First, at the precinct and then on 16 October, he gave an account of the incident to journalists at a briefing at the Main Directorate of the St. Petersburg and Leningrad Region Interior Ministry in the presence of Sergei Umnov, chief of headquarters, Aleksandr Klaus, head of the regional investigative department and Aleksandr Chubykin, deputy city prosecutor.
“I got a link from Bondarik on the Internet; if I wanted to take part in their actions, then I should call him,” explained Baranov. “I called him. Bondarik said that he would pay me 20,000 rubles if I would do everything that was necessary. I met with the other organizers of the action who explained that I had to stage a conflict with persons of non-Slavic appearance, after which I had to call the police and an ambulance as a victim…”

But that night, he couldn’t seem to pick a fight with any of the migrants. Baranov went to explain this to two of his handlers who were standing on guard nearby.

“Suddenly, one of them shot me in the back with rubber bullets without warning,” Vasily continued. “People don’t behave like that. That’s not humane. Yes, I knew that I was getting into a provocation, but I had no idea that I was going to get shot. I called back Bondarik and said I don’t want anything to do with him, because he hadn’t warned me about this. Bondarik replied, “If you want to get your money, call the police, if necessary, my lawyers will get you out of it.”

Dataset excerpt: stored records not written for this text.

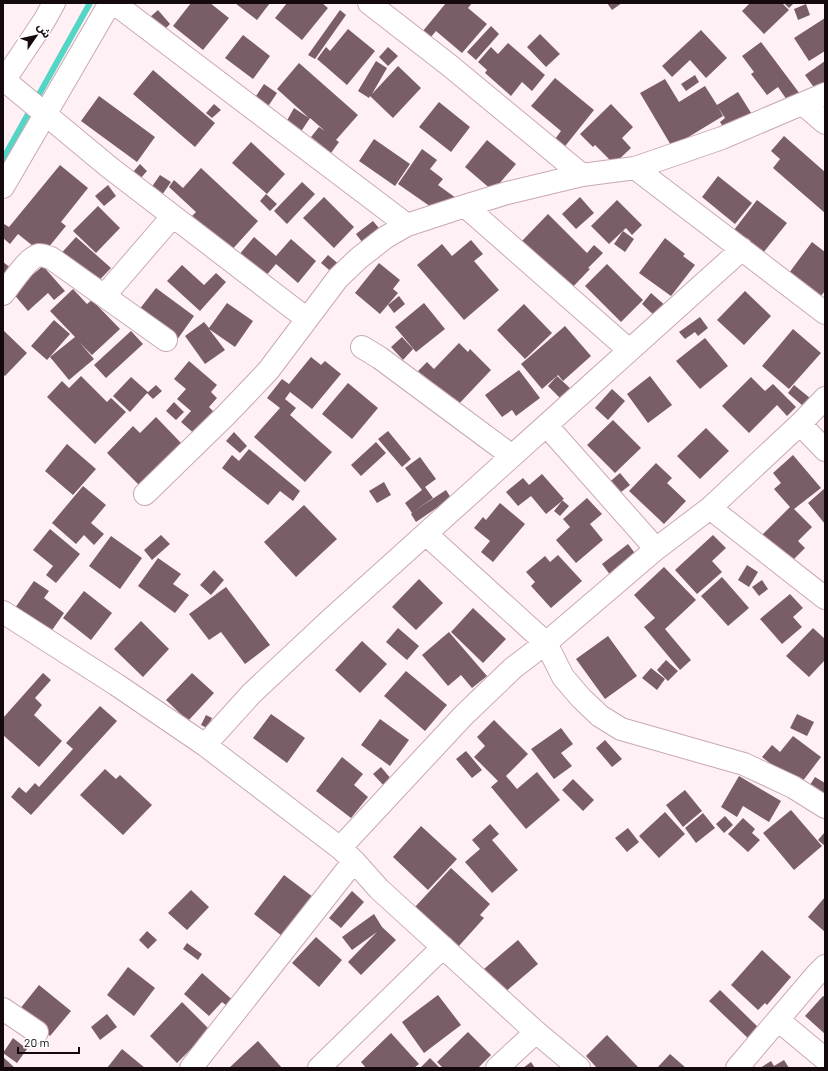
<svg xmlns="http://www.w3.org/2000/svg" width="828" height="1071" font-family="Barlow,'Noto Sans Arabic',sans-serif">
	<rect width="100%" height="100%" fill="#fef0f5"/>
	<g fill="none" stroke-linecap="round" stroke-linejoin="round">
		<!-- stream -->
		<path stroke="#54d6c6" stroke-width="6" d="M3,159L90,3"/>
	</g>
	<!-- building -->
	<path fill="#795d67" d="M191,3H210L229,18L203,50L173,26Z
		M235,3H270L257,20Z
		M287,3H322L328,8L302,40L275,18Z
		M446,3H472L468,8L487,24L462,53L436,31L426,43L418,37Z
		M607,3H622L612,10Z
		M750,3H782L789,10L764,34L742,11Z
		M784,3H794L789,8Z
		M806,4L810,15L798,20L794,9Z
		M158,10L170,24L162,32L149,18Z
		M340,10L346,15L315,59L308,55Z
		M825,18V51L809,61L794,38Z
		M491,26L499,34L476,60L467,52Z
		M348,29L375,51L347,85L317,59L326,47L330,51Z
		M701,30L727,58L706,78L690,60L672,77L662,66Z
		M540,34L560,54L546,67L527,47Z
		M243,35L270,56L253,79L225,58Z
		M761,42L800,94L789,103L778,87L767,95L751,74L754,72L742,56Z
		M508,43L545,75L532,91L522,82L511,96L485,73L487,70L478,62L491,47L498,54Z
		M388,47L398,56L388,66L379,57Z
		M376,61L387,68L372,94L398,66L421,88L393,118L370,96L369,98L358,91Z
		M825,61V88L818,93L805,75Z
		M299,63L358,115L336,140L339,142L331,153L311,137L319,127L325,131L310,118L300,133L285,124L294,108L309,118L277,89Z
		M153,70L215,123L195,147L133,94Z
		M695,75L699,82L686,91L681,84Z
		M555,78L594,110L562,150L552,143L561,131L531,106Z
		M665,79L679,102L705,86L717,105L738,92L753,116L727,133L720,122L725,118L718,107L723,116L672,147L640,93Z
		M264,84L277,93L267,108L254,99Z
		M99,96L155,137L137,162L81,121Z
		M439,102L470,127L451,152L419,127Z
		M214,104L221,110L212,118L206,113Z
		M611,104L633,127L622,138L631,148L614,164L595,145L593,147L580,134Z
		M784,136L825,172V213L773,168L780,159L771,151Z
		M374,139L410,164L395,186L359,161Z
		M487,140L516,164L493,191L465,167Z
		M251,142L285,174L267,194L232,163Z
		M422,149L437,160L430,169L443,179L438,185L456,198L444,216L398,184Z
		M140,164L147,171L140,179L133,172Z
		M60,165L88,188L61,222L66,226L43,254L18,234L10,244L3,238V225L4,224L9,227Z
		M201,168L258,221L229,253L191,217L196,212L169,187L174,180L183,188Z
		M160,175L171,182L162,195L151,188Z
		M718,176L752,203L735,224L702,197Z
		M302,182L315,194L287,224L274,211Z
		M108,185L116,196L104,206L95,196Z
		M266,194L277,204L270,211L260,201Z
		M324,197L354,227L334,248L303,218Z
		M580,197L594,213L576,229L562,214Z
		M617,200L642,225L632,235L626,228L609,244L591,226Z
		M757,200L787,223L763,253L734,230Z
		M98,206L120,228L96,253L73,231Z
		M548,214L587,253L594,245L603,253L588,268L590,269L568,292L521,242Z
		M373,221L383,233L365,246L356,234Z
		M623,231L634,239L625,252L614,244Z
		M76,237L111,268L91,289L57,258Z
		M254,237L276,256L291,239L316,261L298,283L276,264L264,278L238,256Z
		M665,238L685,254L683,256L695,265L671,296L639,273Z
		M471,240L483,254L474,261L499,290L464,320L417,265L442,244L452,256Z
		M812,242L825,252V291L820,297L789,273Z
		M328,255L341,266L334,274L321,263Z
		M3,262L11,268L3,279Z
		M379,263L400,280L393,289L398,293L380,314L355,293Z
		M607,264L643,300L621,322L585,286Z
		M182,265L204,285L216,273L226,282L200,311L167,281Z
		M43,266L65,291L54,300L48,293L28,311L12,292Z
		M156,288L194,316L174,344L135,315Z
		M73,289L87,304L92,300L120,329L92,355L79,342L94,359L69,380L50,357L75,337L50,311Z
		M745,291L771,316L744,345L717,320Z
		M651,293L667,307L657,318L642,304Z
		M399,296L405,304L394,313L388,305Z
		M227,303L253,321L235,347L209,329L225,350L205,364L185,336L204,322L209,328Z
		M424,303L445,329L416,352L395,327Z
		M524,304L552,333L525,359L497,330Z
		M700,317L708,328L698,336L695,332L685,339L679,332Z
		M54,320L70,334L47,360L31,346Z
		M565,326L591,356L563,381L558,375L542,389L521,364Z
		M793,329L821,353L789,389L762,366Z
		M3,330L27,353L5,376L3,374Z
		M131,331L143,344L106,378L94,365Z
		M402,337L413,349L403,360L391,347Z
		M705,338L728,366L700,389L676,361Z
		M459,343L468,352L470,349L491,370L455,408L418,371L427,362L434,369Z
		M311,357L321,365L325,361L341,374L312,409L290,392L285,399L296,408L290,415L332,452L305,482L254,437L280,408L267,398L282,379L289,384Z
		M189,361L217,385L211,392L217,398L209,407L216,414L197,436L181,422L191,411L177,399L186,389L174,379Z
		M519,370L540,398L516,416L512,410L502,417L485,395Z
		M81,376L107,402L111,398L126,412L95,444L47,397L62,381L69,388Z
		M557,376L573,391L563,401L548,386Z
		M650,376L672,405L648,423L627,394Z
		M131,377L148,392L130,412L113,396Z
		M751,377L765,391L773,384L796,407L787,416L777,405L749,433L722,406Z
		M348,383L378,408L352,439L322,414Z
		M156,385L162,391L153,399L147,393Z
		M794,385L810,398L803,406L788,393Z
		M612,389L625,401L608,420L595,408Z
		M174,402L184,412L176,420L166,411Z
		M156,417L182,444L140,486L107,453L133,426L140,433Z
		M613,420L641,448L615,473L587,445Z
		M706,428L729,451L700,479L677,456Z
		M388,431L411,459L402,467L378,439Z
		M234,432L247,446L240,453L226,441Z
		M376,442L386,453L361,476L351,465Z
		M67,444L96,469L73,495L45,471Z
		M249,449L300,491L293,501L280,491L268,505L222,468L232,455L239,461Z
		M793,455L821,488L794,509L812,527L798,541L805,548L789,564L761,536L790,507L774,489L781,483L773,473Z
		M420,457L436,479L425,487L433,498L414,511L446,490L451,498L416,522L411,514L412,513L405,503L422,490L405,468Z
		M656,463L672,478L667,483L686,501L664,524L629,491Z
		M620,473L630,485L616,496L606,485Z
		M542,474L564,499L562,500L569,506L560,516L554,511L562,501L546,514L531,496L518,506L506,492L523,478L529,485Z
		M384,482L391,495L377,503L369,491Z
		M83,486L106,505L91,523L104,534L94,545L84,535L76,544L52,523Z
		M825,488V524L808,503Z
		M587,498L602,514L590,524L603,540L576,563L556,540L570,527L563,519Z
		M500,503L525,524L493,562L481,552L490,541L474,528L483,517L486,520Z
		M304,505L337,539L296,577L264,542Z
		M50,529L80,554L56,583L46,575L53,566L33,550Z
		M161,535L170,544L152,560L144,550Z
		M713,535L726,548L712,561L722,572L697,594L675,570Z
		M111,536L142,558L120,589L89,566Z
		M628,544L637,556L611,576L602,564Z
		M558,555L582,581L551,608L531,586L535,582L526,572L545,556L550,562Z
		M158,558L181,574L173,584L189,595L175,613L138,586Z
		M747,565L758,572L749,587L738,580Z
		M664,567L696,600L665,629L691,660L680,670L644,627L655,618L634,595Z
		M214,570L224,580L211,595L200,585Z
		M722,577L749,608L728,626L701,596Z
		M419,579L443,603L416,630L392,607Z
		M762,580L768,589L759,596L752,587Z
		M34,581L49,591L44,598L64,613L50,633L15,608Z
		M226,587L270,645L245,664L221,632L209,640L189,614Z
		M84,591L112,613L91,640L63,618Z
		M790,594L803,608L793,617L802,627L782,644L760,619Z
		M473,608L506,639L483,663L451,632Z
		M141,621L169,649L143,677L114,649Z
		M398,628L419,646L407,660L386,642Z
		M813,628L825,639V660L809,677L786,656Z
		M449,632L487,676L472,688L461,675L448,686L422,655Z
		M608,636L637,676L605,699L576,659Z
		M362,641L387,664L360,693L335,670Z
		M666,660L678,671L668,681L657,670Z
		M651,668L665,679L657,690L642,678Z
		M406,671L447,705L425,731L384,696Z
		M43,673L51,680L35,698L42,705L34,715L62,741L39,767L3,735V718Z
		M192,673L214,693L188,721L166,700Z
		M100,706L117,721L31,815L11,797L19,787L26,793L35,783L39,787L73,749L66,743Z
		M271,714L305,738L287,763L253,738Z
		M797,714L814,722L807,736L790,728Z
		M206,715L212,718L207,728L201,725Z
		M380,719L409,740L390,766L361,745Z
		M494,720L528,754L506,776L517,789L537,772L560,800L526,829L491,787L498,781L474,757L485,746L477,737Z
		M561,728L573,744L561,753L572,766L554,779L531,749Z
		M793,736L821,757L799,786L762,757L772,745L780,752Z
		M605,740L622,759L612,767L596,748Z
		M466,751L482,770L472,778L456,759Z
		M342,757L363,774L354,785L368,797L351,818L316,791Z
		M381,767L392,780L385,787L373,774Z
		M105,769L116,779L120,775L152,805L123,835L80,795Z
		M739,776L781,801L769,822L743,806L737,817L721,807Z
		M815,777L825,783V799L808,788Z
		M573,779L594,800L583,811L562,790Z
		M685,790L702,811L683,827L666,805Z
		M791,810L822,846L794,870L763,833Z
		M665,812L685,834L659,858L639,836Z
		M703,813L715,828L696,843L685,828Z
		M725,816L733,825L724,833L716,824Z
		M743,818L755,829L752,833L760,840L748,852L728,834Z
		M490,824L499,834L492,840L518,870L492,893L465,862L480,849L472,840Z
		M421,826L457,859L428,890L393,857Z
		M628,828L639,842L627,852L615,838Z
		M825,832V846L818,840Z
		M451,868L490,904L480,915L484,918L458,947L415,907Z
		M284,875L313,897L282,936L254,914Z
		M191,890L209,907L187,930L168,913Z
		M352,891L364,902L341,928L329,918Z
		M825,897V932L808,917Z
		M374,914L382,927L396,940L361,975L348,962L377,932L352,950L342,937Z
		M147,931L157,940L148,949L139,940Z
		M316,937L342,960L319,987L292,963Z
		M518,940L538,964L504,993L484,969Z
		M187,943L202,954L198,960L183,949Z
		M762,950L791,977L767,1005L765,1003L758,1010L731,985Z
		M128,967L155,988L134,1016L107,995Z
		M202,973L236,1003L231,1009L222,1002L209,1016L184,994Z
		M39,985L71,1011L50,1036L19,1010Z
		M720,990L761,1030L751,1041L709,1001Z
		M438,995L461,1025L424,1053L402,1022Z
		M823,996L825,997V1034L805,1016Z
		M182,1002L210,1030L177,1063L150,1036Z
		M107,1014L117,1027L100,1040L91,1027Z
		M468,1032L491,1055L478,1068H443L437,1062Z
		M391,1033L419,1064L414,1068H366L361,1062Z
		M607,1035L639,1068H597L586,1056Z
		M13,1038L27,1049L17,1063L3,1053Z
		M258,1041L282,1068H229Z
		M122,1049L145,1068H107Z
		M670,1054L686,1068H657Z
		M3,1057L15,1068H3Z
		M430,1058L440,1068H420Z
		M784,1060L789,1068H760L771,1061L774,1066Z
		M531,1062L535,1068H523Z"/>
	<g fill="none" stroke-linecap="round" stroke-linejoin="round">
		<defs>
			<path id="minor" d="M114,3L407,225
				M369,3L449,65L582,175
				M3,79L109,167L307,319
				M3,82L44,21L54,3
				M803,104L825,123
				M635,168L825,313
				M3,187L110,3
				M465,206L629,350
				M3,294C11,284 27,258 39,255C43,255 47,257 51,258L166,340
				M104,296L172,217
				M362,347L380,358L512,456
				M800,424L825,450
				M547,426L656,549
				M145,494L226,415L268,371L338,278L359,258L386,237L407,225L465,206L507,193L582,175L635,168L722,138L825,94
				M710,508L825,598
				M426,534L546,643L563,677L581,698L600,716L621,729L744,764L793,787L825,807
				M3,612L117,685L205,745L340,848L354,861L379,889L536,1032L579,1068
				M205,745L251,694L330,620L742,249
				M340,848L463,716L513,668L546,643L656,549L710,508L800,424L825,398
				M3,1009L37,1032
				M778,1020L825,1059
				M191,1068L354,861
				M319,1068L443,947
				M497,1068L536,1032
				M737,1068L816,975L825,966"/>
		</defs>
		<!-- minor casing -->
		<use href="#minor" stroke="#c9a9b4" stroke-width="24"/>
		<!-- minor -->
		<use href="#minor" stroke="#fff" stroke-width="22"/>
	</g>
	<!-- border -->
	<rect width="828" height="1071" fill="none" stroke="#14090d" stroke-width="8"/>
	<!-- north arrow -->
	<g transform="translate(36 36) rotate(56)" stroke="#ffffff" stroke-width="3" paint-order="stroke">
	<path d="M0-3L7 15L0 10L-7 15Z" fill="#14090d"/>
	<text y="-6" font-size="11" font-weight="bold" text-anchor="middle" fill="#14090d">ش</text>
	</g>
	<!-- scale -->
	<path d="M18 1047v6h61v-6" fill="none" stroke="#14090d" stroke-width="2"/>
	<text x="24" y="1047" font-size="12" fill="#14090d" stroke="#ffffff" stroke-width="3" paint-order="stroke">20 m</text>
</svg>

Today, Bondarik himself is the one who needs the help of attorneys. On 16 October, the Main Investigative Department of the Russian Federation Investigative Committee for St. Petersburg has opened two criminal cases against him under Art. 282, part 2 of the Russian Criminal Code, “Incitement of hatred and enmity.” On that same day, the leader of the St. Petersburg Nazis was detained. Not long before that, Bondarik managed to write on his page on VKontakte about how he had been “slandered”: “Baranov called me and spent a long time apologizing. He claimed that he was beaten by police so that he would give testimony against me.” Baranov himself in an interview with journalists refuted this statement. On 17 October, investigators went to court with a petition to put Bondarik under arrest.